The anxiety of the psychological profile emanating from the Rorschach Test is countered by the comforting satisfaction inherent in a well executed photograph. Should we be concerned for the mental health of an amateur photographer who prefers such idle pursuits to producing portraits of his family? Quite the contrary. In fulfilling this supposedly futile need, the photographer goes beyond the perceptual norm. In a word, he super-sees.

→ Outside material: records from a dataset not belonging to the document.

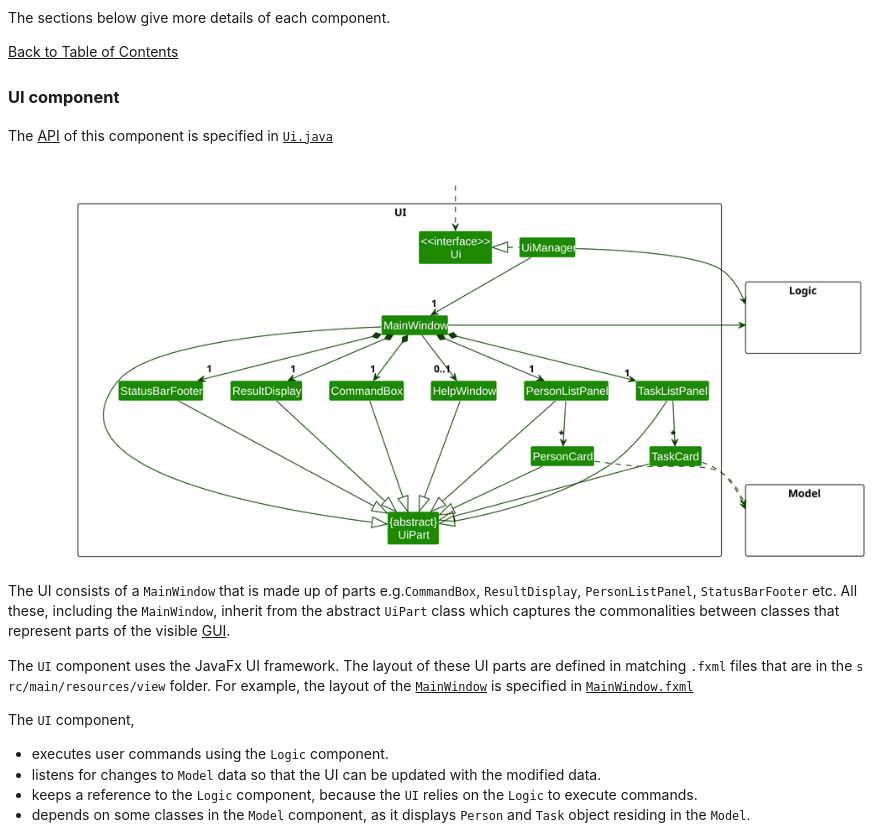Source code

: The sections below give more details of each component.

<div style="page-break-after: always;"></div>

[Back to Table of Contents](#table-of-contents)

### UI component

The [API](#glossary) of this component is specified in [`Ui.java`](https://github.com/AY2324S1-CS2103T-T10-2/tp/tree/master/src/main/java/seedu/address/ui/Ui.java)

![Structure of the UI Component](assets/svg/dg/UiClassDiagram.svg)

The UI consists of a `MainWindow` that is made up of parts e.g.`CommandBox`, `ResultDisplay`, `PersonListPanel`, `StatusBarFooter` etc. All these, including the `MainWindow`, inherit from the abstract `UiPart` class which captures the commonalities between classes that represent parts of the visible [GUI](#glossary).

The `UI` component uses the JavaFx UI framework. The layout of these UI parts are defined in matching `.fxml` files that are in the `src/main/resources/view` folder. For example, the layout of the [`MainWindow`](https://github.com/AY2324S1-CS2103T-T10-2/tp/tree/master/src/main/java/seedu/address/ui/MainWindow.java) is specified in [`MainWindow.fxml`](https://github.com/AY2324S1-CS2103T-T10-2/tp/tree/master/src/main/resources/view/MainWindow.fxml)

The `UI` component,

* executes user commands using the `Logic` component.
* listens for changes to `Model` data so that the UI can be updated with the modified data.
* keeps a reference to the `Logic` component, because the `UI` relies on the `Logic` to execute commands.
* depends on some classes in the `Model` component, as it displays `Person` and `Task` object residing in the `Model`.

<div style="page-break-after: always;"></div>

He has no need to put into words this unusual vision. He thus has no reason to have recourse to a third party therapist. In pressing the shutter release, he places himself above his fellow humankind. He becomes the organiser of a new order—the founder, even, of another cosmos. If he suffers, it is from the rules governing photography. Landscape conventions bore him. He wants to turn his back on the painters’ arsenal and on their standards. Here right way round is as good as reverse, and everything is topsy-turvy. The world takes the form of a tarot game when the photographer humbly sees himself as a Lewis Carroll. He sends Paolo Uccello packing along his vanishing lines and flings the Photo Club of Paris back to its artistic pretensions and modern commentators to their astonishment.
To flee balance by embracing symmetry: this remarkable paradox—this epistemological rupture—is a photographic event, granted, but all things considered, one which does not concern it alone.
In these cheerful daffodils one can observe an entire performance—defined, unitary—which has no other meaning than the domestication of technical skill and the domination of nature. Mastering the photographic subject and developing a relationship to a camera are a form of authority over the environment and a positive representation of oneself. Enthusiast creators go limp before the exterior world because they make it up. In what is, ultimately, mere recreation, this rare attitude confirms one of the characteristics of the modern technical act, namely the power of intentionality and the inventiveness of the free act.
Born in 1954, François Cheval was trained as a historian and an ethnologist and has been a museum curator since 1982, initially in the Jura region and later on the island of Réunion. Since 1996, he has directed the Nicéphore Niépce Museum in Chalon- sur-Saône. In this role, he strives to free photography of its preconceptions and to present the originality of the photographic endeavour through a rejuvenated curatorial approach. In particular, he has organised several well received retrospectives devoted to such figures as Denis Roche, John Batho, Gérard Collin-Thiébaut, Peter Knapp, Mac Adams, and Raoul Coutard. He also promotes a younger and more exacting photographic style, evident in the work of such figures as Elina Brotherus, J.H. Engström, Claire Chevrier, Antoine d’Agata, Charles Fréger, and Raphaël Dallaporta.